Pick out every line in the items below that contains the string "entities", and copy each one in full.

*** Data rows ***

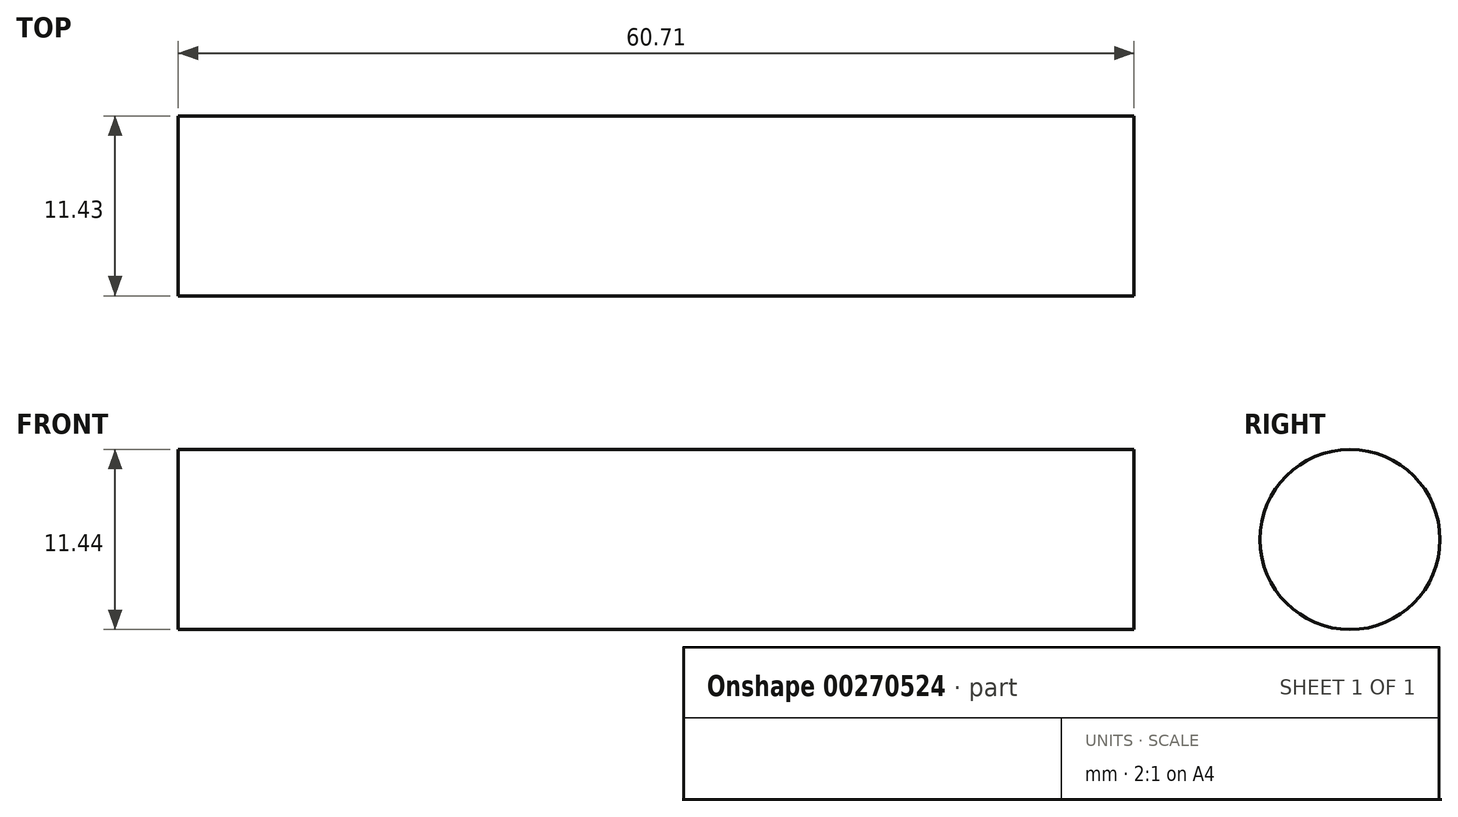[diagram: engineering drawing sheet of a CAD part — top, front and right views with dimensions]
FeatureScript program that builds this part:
annotation { "Feature Type Name" : "Feature", "Feature Type Description" : "" }
export const myFeature = defineFeature(function(context is Context, id is Id, definition is map)
    precondition{}
    {
        {
            var Q0;
            Q0=qCreatedBy(makeId("Right.planeOp"),FACE);
            var sketch = newSketch(context, id + "F0", { "sketchPlane" : qUnion([Q0])});
            skCircle(sketch, "E0", {"center": v(-57.07, 42.8) * mm, "radius": 5.72 * mm});
            skSolve(sketch);
        }
        {
            var Q0;
            Q0=makeQuery(id+"F0.imprint","IMPRINT",FACE,{"disambiguationData":[TD([[makeQuery(id+"F0.imprint","IMPRINT",EDGE,{"derivedFrom":sQuery(id+"F0.wireOp",EDGE,"E0")}),1.0]])]});
            extrude(context, id + "F1", {"entities" : qUnion([Q0]), "depth" : 60.7 * mm});
        }
    });
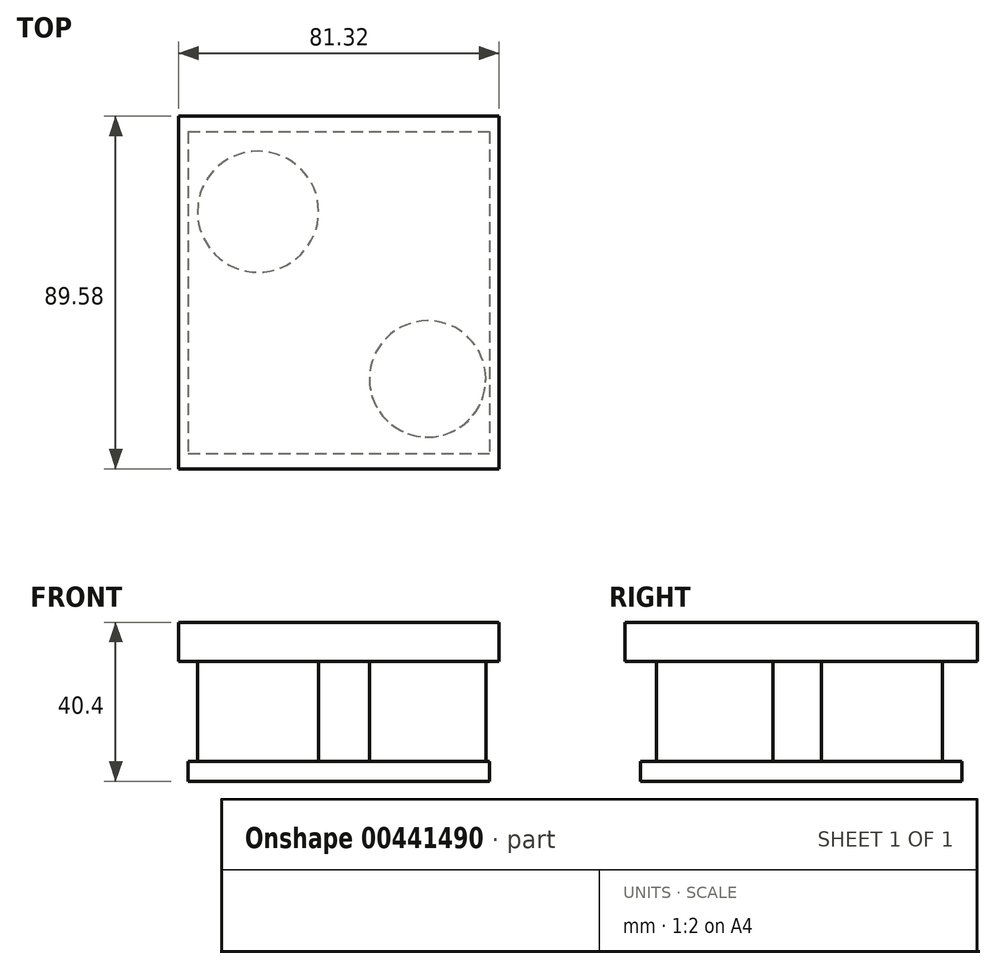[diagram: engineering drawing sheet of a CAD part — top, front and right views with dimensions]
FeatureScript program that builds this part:
annotation { "Feature Type Name" : "Feature", "Feature Type Description" : "" }
export const myFeature = defineFeature(function(context is Context, id is Id, definition is map)
    precondition{}
    {
        {
            var Q0;
            Q0=qCreatedBy(makeId("Top.planeOp"),FACE);
            var sketch = newSketch(context, id + "F0", { "sketchPlane" : qUnion([Q0])});
            skLineSegment(sketch, "E0.bottom", {"start": v(40.66, 44.79) * mm, "end": v(-40.66, 44.79) * mm});
            skLineSegment(sketch, "E0.top", {"start": v(40.66, -44.79) * mm, "end": v(-40.66, -44.79) * mm});
            skLineSegment(sketch, "E0.left", {"start": v(40.66, 44.79) * mm, "end": v(40.66, -44.79) * mm});
            skLineSegment(sketch, "E0.right", {"start": v(-40.66, 44.79) * mm, "end": v(-40.66, -44.79) * mm});
            skPoint(sketch, "E0.middle", {"position": v(0, 0) * mm});
            skSolve(sketch);
        }
        {
            var Q0;
            Q0 = qSketchRegion(id + "F0", true);
            extrude(context, id + "F1", {"entities" : qUnion([Q0]), "depth" : 10 * mm});
        }
        {
            var Q0;
            Q0=makeQuery(id+"F1.opExtrude","CAP_FACE",FACE,{"disambiguationData":[OSD([sQuery(id+"F0.wireOp",EDGE,"E0.bottom"),sQuery(id+"F0.wireOp",EDGE,"E0.top"),sQuery(id+"F0.wireOp",EDGE,"E0.left"),sQuery(id+"F0.wireOp",EDGE,"E0.right")])],"isStart":true});
            var sketch = newSketch(context, id + "F2", { "sketchPlane" : qUnion([Q0])});
            skCircle(sketch, "E1", {"center": v(-20.52, -20.54) * mm, "radius": 15.38 * mm});
            skCircle(sketch, "E2", {"center": v(22.55, 21.97) * mm, "radius": 14.79 * mm});
            skSolve(sketch);
        }
        {
            var Q0;
            Q0 = qSketchRegion(id + "F2", true);
            var Q1;
            Q1=makeQuery(id+"F2.imprint","IMPRINT",FACE,{"disambiguationData":[TD([[makeQuery(id+"F2.imprint","IMPRINT",EDGE,{"derivedFrom":sQuery(id+"F2.wireOp",EDGE,"E2")}),1.0]])]});
            extrude(context, id + "F3", {"entities" : qUnion([Q0, Q1]), "operationType" : NewBodyOperationType.ADD, "depth" : 25.4 * mm});
        }
        {
            var Q0;
            Q0=makeQuery(id+"F3.opExtrude","CAP_FACE",FACE,{"disambiguationData":[OSD([sQuery(id+"F2.wireOp",EDGE,"E2")])],"isStart":false});
            var sketch = newSketch(context, id + "F4", { "sketchPlane" : qUnion([Q0])});
            skLineSegment(sketch, "E3.bottom", {"start": v(-38.3, -40.86) * mm, "end": v(38.3, -40.86) * mm});
            skLineSegment(sketch, "E3.top", {"start": v(-38.3, 40.86) * mm, "end": v(38.3, 40.86) * mm});
            skLineSegment(sketch, "E3.left", {"start": v(-38.3, -40.86) * mm, "end": v(-38.3, 40.86) * mm});
            skLineSegment(sketch, "E3.right", {"start": v(38.3, -40.86) * mm, "end": v(38.3, 40.86) * mm});
            skPoint(sketch, "E3.middle", {"position": v(0, 0) * mm});
            skSolve(sketch);
        }
        {
            var Q0;
            Q0 = qSketchRegion(id + "F4", true);
            extrude(context, id + "F5", {"entities" : qUnion([Q0]), "operationType" : NewBodyOperationType.ADD, "depth" : 5 * mm});
        }
    });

***

| Task output |
            extrude(context, id + "F1", {"entities" : qUnion([Q0]), "depth" : 60.7 * mm});
            extrude(context, id + "F1", {"entities" : qUnion([Q0]), "depth" : 10 * mm});
            extrude(context, id + "F3", {"entities" : qUnion([Q0, Q1]), "operationType" : NewBodyOperationType.ADD, "depth" : 25.4 * mm});
            extrude(context, id + "F5", {"entities" : qUnion([Q0]), "operationType" : NewBodyOperationType.ADD, "depth" : 5 * mm});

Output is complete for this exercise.